Generally, lowering costs is always a benefit and key objective for any manager whether their focus is accounting or operations. .
Purchasing costs are the costs of goods acquired from suppliers including freight or transportation costs. They usually comprise of the largest single cost category of goods for sale. Purchasing costs are affected by discounts for various purchase-order sizes and supplier credit terms.
Ordering costs are the costs of preparing, issuing, and paying purchase orders, along with receiving and inspecting the items included in the orders themselves. Both purchase approval and special processing costs are related to the number of purchase orders processed.

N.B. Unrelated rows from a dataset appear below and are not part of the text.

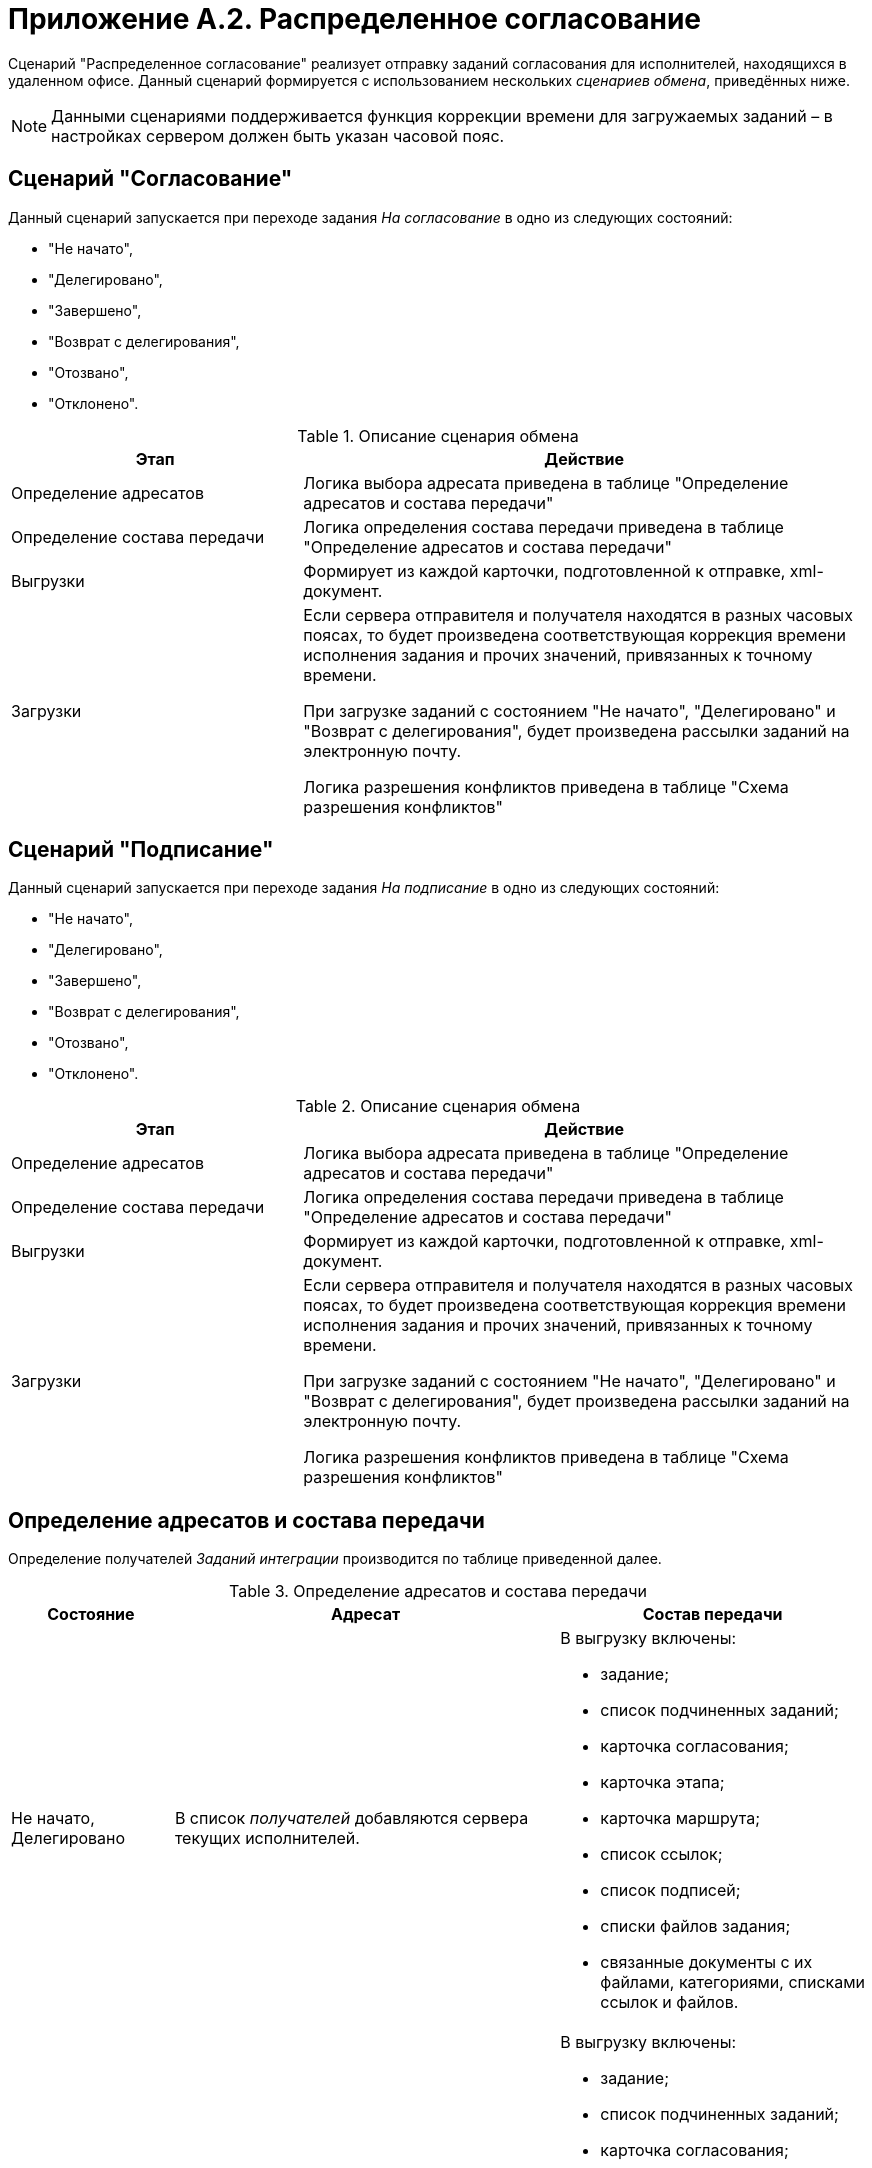 = Приложение A.2. Распределенное согласование

Сценарий "Распределенное согласование" реализует отправку заданий согласования для исполнителей, находящихся в удаленном офисе. Данный сценарий формируется с использованием нескольких _сценариев обмена_, приведённых ниже.

[NOTE]
====
Данными сценариями поддерживается функция коррекции времени для загружаемых заданий – в настройках сервером должен быть указан часовой пояс.
====

== Сценарий "Согласование"

Данный сценарий запускается при переходе задания _На согласование_ в одно из следующих состояний:

* "Не начато",
* "Делегировано",
* "Завершено",
* "Возврат с делегирования",
* "Отозвано",
* "Отклонено".

.Описание сценария обмена
[width="100%",cols="34%,66%",options="header"]
|===
|Этап |Действие
|Определение адресатов |Логика выбора адресата приведена в таблице "Определение адресатов и состава передачи"
|Определение состава передачи |Логика определения состава передачи приведена в таблице "Определение адресатов и состава передачи"
|Выгрузки |Формирует из каждой карточки, подготовленной к отправке, xml-документ.
|Загрузки a|
Если сервера отправителя и получателя находятся в разных часовых поясах, то будет произведена соответствующая коррекция времени исполнения задания и прочих значений, привязанных к точному времени.

При загрузке заданий с состоянием "Не начато", "Делегировано" и "Возврат с делегирования", будет произведена рассылки заданий на электронную почту.

Логика разрешения конфликтов приведена в таблице "Схема разрешения конфликтов"

|===

== Сценарий "Подписание"

Данный сценарий запускается при переходе задания _На подписание_ в одно из следующих состояний:

* "Не начато",
* "Делегировано",
* "Завершено",
* "Возврат с делегирования",
* "Отозвано",
* "Отклонено".

.Описание сценария обмена
[width="100%",cols="34%,66%",options="header"]
|===
|Этап |Действие
|Определение адресатов |Логика выбора адресата приведена в таблице "Определение адресатов и состава передачи"
|Определение состава передачи |Логика определения состава передачи приведена в таблице "Определение адресатов и состава передачи"
|Выгрузки |Формирует из каждой карточки, подготовленной к отправке, xml-документ.
|Загрузки a|
Если сервера отправителя и получателя находятся в разных часовых поясах, то будет произведена соответствующая коррекция времени исполнения задания и прочих значений, привязанных к точному времени.

При загрузке заданий с состоянием "Не начато", "Делегировано" и "Возврат с делегирования", будет произведена рассылки заданий на электронную почту.

Логика разрешения конфликтов приведена в таблице "Схема разрешения конфликтов"

|===

== Определение адресатов и состава передачи

Определение получателей _Заданий интеграции_ производится по таблице приведенной далее.

.Определение адресатов и состава передачи
[width="100%",cols="19%,45%,36%",options="header"]
|===
|Состояние |Адресат |Состав передачи
|Не начато, Делегировано |В список _получателей_ добавляются сервера текущих исполнителей. a|
В выгрузку включены:

* задание;
* список подчиненных заданий;
* карточка согласования;
* карточка этапа;
* карточка маршрута;
* список ссылок;
* список подписей;
* списки файлов задания;
* связанные документы с их файлами, категориями, списками ссылок и файлов.

|Завершено |В список _получателей_ добавляется сервер автора. a|
В выгрузку включены:

* задание;
* список подчиненных заданий;
* карточка согласования;
* карточка этапа;
* карточка маршрута;
* список ссылок;
* список подписей;
* списки файлов задания;
* связанные документы с их файлами, категориями, списками ссылок и файлов.

| |В список _получателей_ добавляются сервера текущих исполнителей. |Карточка задания
|Возврат с делегирования |В список _получателей_ добавляются сервера текущих исполнителей. a|
В выгрузку включены:

* задание;
* список подчиненных заданий;
* карточка согласования;
* карточка этапа;
* карточка маршрута;
* список ссылок;
* список подписей;
* списки файлов задания;
* связанные документы с их файлами, категориями, списками ссылок и файлов.

|Отозвано |В список _получателей_ добавляются сервера текущих исполнителей. |Карточка задания
|Отклонено |В список _получателей_ добавляется сервер автора. |Карточка задания
|===

== Стандартные правила разрешения конфликтов по состояниям

Ниже приведена схема разрешения конфликтов при загрузке данных у [.keyword]*Получателя*. На пересечении состояний используется условное обозначение: "+" – данные перезаписываются на новые, "-" – перезапись не выполняется.

.Схема разрешения конфликтов
[cols=",,,,,,"]
|===
| |*Состояние задания у Получателя* | | | | |
|*Состояние импортируемой карточки* |Подготовка |Не начато |Отклонено |Отложено |Отозвано |В работе
|Не начато |- |+ |+ |+ |+ |-
|Отклонено |- |+ |- |+ |- |+
|Отозвано |- |+ |+ |+ |- |+
|Делегировано |- |+ |- |+ |- |+
|Возврат с делегирования |- |+ |- |+ |- |+
|На приёмке |- |+ |- |+ |- |+
|На доработке |- |+ |- |+ |- |+
|Завершено |- |+ |- |+ |- |+
|===

.Продолжение таблицы "Схема разрешения конфликтов"
[cols=",,,,,"]
|===
| |*Состояние задания у Получателя* | | | |
|*Состояние импортируемой карточки* |Делегировано |Возврат с делегирования |На приёмке |На доработке |Завершено
|Не начато |- |- |- |- |-
|Отклонено |+ |+ |- |- |-
|Отозвано |+ |+ |+ |+ |-
|Делегировано |+ |+ |- |- |-
|Возврат с делегирования |+ |+ |- |- |-
|На приёмке |+ |+ |- |+ |-
|На доработке |+ |+ |+ |- |-
|Завершено |+ |+ |+ |+ |-
|===

Адресат согласования выбирается исходя из текущего состояния карточки, что позволяет избежать дублирования согласования при рассылке _Заданий интеграции_. Схема исключения конфликтов позволяет избежать некорректного изменения статуса карточки на всех этапах согласования.
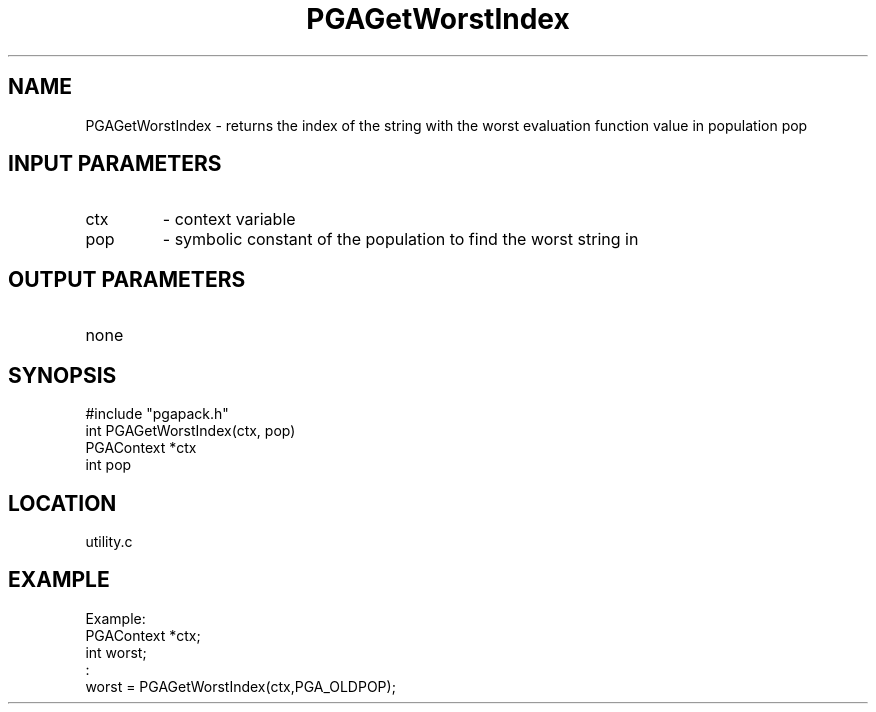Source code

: .TH PGAGetWorstIndex 3 "05/01/95" " " "PGAPack"
.SH NAME
PGAGetWorstIndex \- returns the index of the string with the worst
evaluation function value in population pop
.SH INPUT PARAMETERS
.PD 0
.TP
ctx
- context variable
.PD 0
.TP
pop
- symbolic constant of the population to find the worst string in
.PD 1
.SH OUTPUT PARAMETERS
.PD 0
.TP
none

.PD 1
.SH SYNOPSIS
.nf
#include "pgapack.h"
int  PGAGetWorstIndex(ctx, pop)
PGAContext *ctx
int pop
.fi
.SH LOCATION
utility.c
.SH EXAMPLE
.nf
Example:
PGAContext *ctx;
int worst;
:
worst = PGAGetWorstIndex(ctx,PGA_OLDPOP);

.fi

Carrying costs are costs that a company incurs when they hold an inventory for an amount of time before sale. Mainly, these costs consist of those linked to storage, space rental, spoilage, insurance, and obsolescence. Other costs that can be considered carrying costs are the opportunity costs of investment tied up in inventory.
Stockout costs are those costs stemming from excess demand. When there is customer demand for a product that a company has run out of, stockout costs occur. A stockout can be resolved by expediting an order form a supplier. Expediting costs of a stockout include the additional ordering costs and any related transportation costs. Opportunity cost must also be considered. These can include the lost contribution margin on the sale not made due to the item being unavailable and any contribution margin lost on future sales impaired by ill-will of the customer. Another solution to stockouts is the concept of safety stock, which will be discussed in a later section.
Lastly, quality costs of adhering to set product standards must be considered. Quality is always important to any company because it directly relates to customer loyalty and reputation. These costs can be subdivided into prevention costs, appraisal costs, internal failure costs, and external failure costs.